Oposto à janela, um antigo guarda-roupa de madeira ocupava toda a parede em portas que se alinhavam do chão ao teto. No cômodo também havia um oratório com estatuetas da Sagrada Família, de Nossa Senhora das Mercês e pares de castiçais que atribuíam ao quarto ares de templo. À esquerda e à direita da cama pequenas mesas de apoio. No lado dele havia abajur, rádio-relógio, pente de osso, calçadeiras, lenço com as iniciais bordadas e uma pequena bíblia. No lado dela, abajur, um ou dois cremes, três ou quatro perfumes (alguns vazios, mas bonitos), copo, pinça e um espelhinho de bordas alaranjadas. Sobre a cabeceira, pregado à parede, o notável rosário de contas grandes os protegia. Ao pé da cama uma cômoda (ou camiseiro, como chamavam) guardava o que para mim foram os tesouros da infância: moedas antigas, correspondências passadas, caixinhas de lembranças de nascimento ou óbito e fotografias com rostos desconhecidos (desconhecidos por mim e alguns até por eles). Em meio a tantas fotografias, cartas e histórias contadas me foi possível não só conhecer trajetórias, mas também ter pistas de como poderia traçar meu próprio caminho a partir de valores bem alicerçados.
No quarto dos meus avós fui apresentado à beleza de uma vida comum. Meu avô todas as manhãs arrumava a cama com precisão: lençóis esticados, cobertores e travesseiros guardados no armário e uma colcha simétrica cobrindo a cama. À noite também dele era o trabalho: colcha guardada, borda superior do lençol dobrada sobre o cobertor, travesseiros alinhados de modo que a reentrância das fronhas ficasse para baixo. Pronta a cama, ele era o primeiro a deitar, então vestia o pijama de botões e colocava a camisola dela sob seu corpo para que, ao deitar, ela vestisse as roupas quentes. A minha avó mantinha as cobertas e as roupas limpíssimas, perfumadas e passadas a ferro, principalmente as meias e os lenços de bolso do meu avô. Nessa rotina eu aprendi muito sobre atenção e afeto.

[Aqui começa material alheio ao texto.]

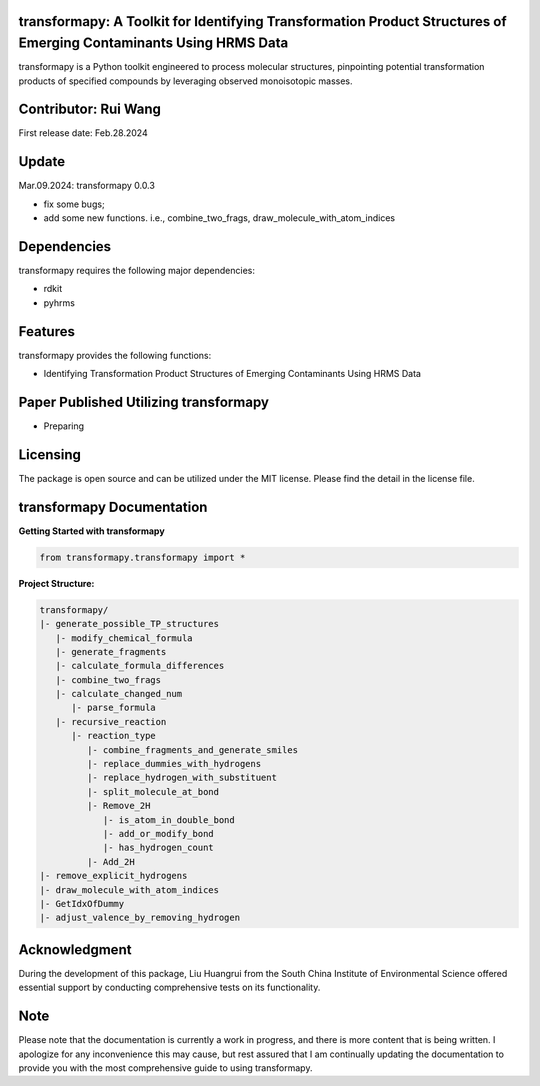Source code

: transformapy: A Toolkit for Identifying Transformation Product Structures of Emerging Contaminants Using HRMS Data
==================================================================================================================

transformapy is a Python toolkit engineered to process molecular structures, pinpointing potential transformation products of specified compounds by leveraging observed monoisotopic masses.

Contributor: Rui Wang
=====================

First release date: Feb.28.2024

Update
======

Mar.09.2024: transformapy 0.0.3

- fix some bugs;
- add some new functions. i.e., combine_two_frags, draw_molecule_with_atom_indices

Dependencies
============

transformapy requires the following major dependencies:

- rdkit
- pyhrms

Features
========

transformapy provides the following functions:

- Identifying Transformation Product Structures of Emerging Contaminants Using HRMS Data

Paper Published Utilizing transformapy
=======================================

- Preparing

Licensing
=========

The package is open source and can be utilized under the MIT license. Please find the detail in the license file.

transformapy Documentation
===========================

**Getting Started with transformapy**

.. code-block:: python

    from transformapy.transformapy import *

**Project Structure:**

.. code-block:: none

    transformapy/
    |- generate_possible_TP_structures
       |- modify_chemical_formula
       |- generate_fragments
       |- calculate_formula_differences
       |- combine_two_frags
       |- calculate_changed_num
          |- parse_formula
       |- recursive_reaction
          |- reaction_type
             |- combine_fragments_and_generate_smiles
             |- replace_dummies_with_hydrogens
             |- replace_hydrogen_with_substituent
             |- split_molecule_at_bond
             |- Remove_2H
                |- is_atom_in_double_bond
                |- add_or_modify_bond
                |- has_hydrogen_count
             |- Add_2H
    |- remove_explicit_hydrogens
    |- draw_molecule_with_atom_indices
    |- GetIdxOfDummy
    |- adjust_valence_by_removing_hydrogen

Acknowledgment
==============

During the development of this package, Liu Huangrui from the South China Institute of Environmental Science offered essential support by conducting comprehensive tests on its functionality.

Note
====

Please note that the documentation is currently a work in progress, and there is more content that is being written. I apologize for any inconvenience this may cause, but rest assured that I am continually updating the documentation to provide you with the most comprehensive guide to using transformapy.
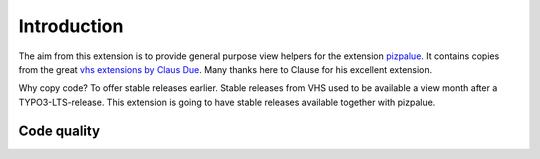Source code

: =============================================
Introduction
=============================================

The aim from this extension is to provide general purpose view helpers for the
extension `pizpalue <https://github.com/buepro/typo3-pizpalue>`__. It contains
copies from the great `vhs extensions by Claus Due
<https://github.com/FluidTYPO3/vhs>`__. Many thanks here to Clause for his
excellent extension.

Why copy code? To offer stable releases earlier. Stable releases from VHS
used to be available a view month after a TYPO3-LTS-release. This extension
is going to have stable releases available together with pizpalue.

Code quality
============

.. image:: https://github.com/buepro/typo3-pvh/workflows/CI/badge.svg
   :alt: Continuous Integration Status
   :target: https://github.com/buepro/typo3-pvh/actions?query=workflow%3ACI
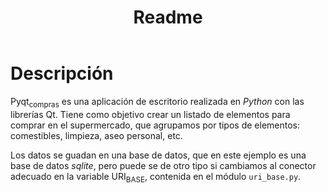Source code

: #+TITLE: Readme

* Descripción
Pyqt_compras es una aplicación de escritorio realizada en /Python/ con las
librerías Qt. Tiene como objetivo crear un listado de elementos para comprar en
el supermercado, que agrupamos por tipos de  elementos: comestibles, limpieza,
aseo personal, etc.

Los datos se guadan en una base de datos, que en este ejemplo es una base de
datos /sqlite/, pero puede se de otro tipo si cambiamos al conector adecuado en
la variable URI_BASE, contenida en el módulo =uri_base.py=.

As coisas mudaram muito de lá para cá. No dia em que meu avô partiu a cama ficou bagunçada. No dia em que minha avó partiu o quarto perdeu o perfume e a beleza. Desde então eu e o quarto restamos vazios. E hoje, quando as coisas de adulto não estão muito bem, quando os dias e as pessoas me atropelam, quando me sinto ofegante e perdido, eu me afasto, me aquieto, respiro, fecho com força os meus olhos de criança e volto correndo para o quarto dos meus avós.